**To do:** Give back every record exactly, with its pictures left out.
•••••
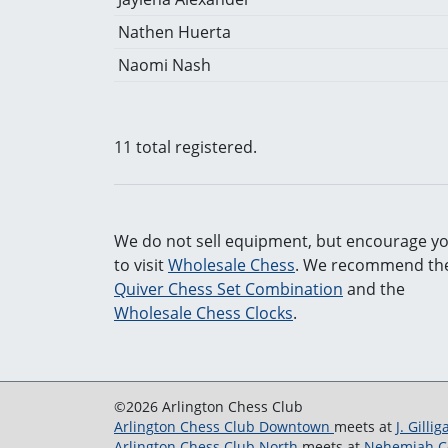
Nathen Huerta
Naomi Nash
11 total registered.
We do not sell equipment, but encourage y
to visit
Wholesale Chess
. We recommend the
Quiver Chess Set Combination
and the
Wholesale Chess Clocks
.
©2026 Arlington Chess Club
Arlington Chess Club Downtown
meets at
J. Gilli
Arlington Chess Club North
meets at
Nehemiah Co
•••••
**Result of this task:**
Nathen Huerta
Naomi Nash
11 total registered.
We do not sell equipment, but encourage y
to visit
Wholesale Chess
. We recommend the
Quiver Chess Set Combination
and the
Wholesale Chess Clocks
.
©2026 Arlington Chess Club
Arlington Chess Club Downtown
meets at
J. Gilli
Arlington Chess Club North
meets at
Nehemiah Co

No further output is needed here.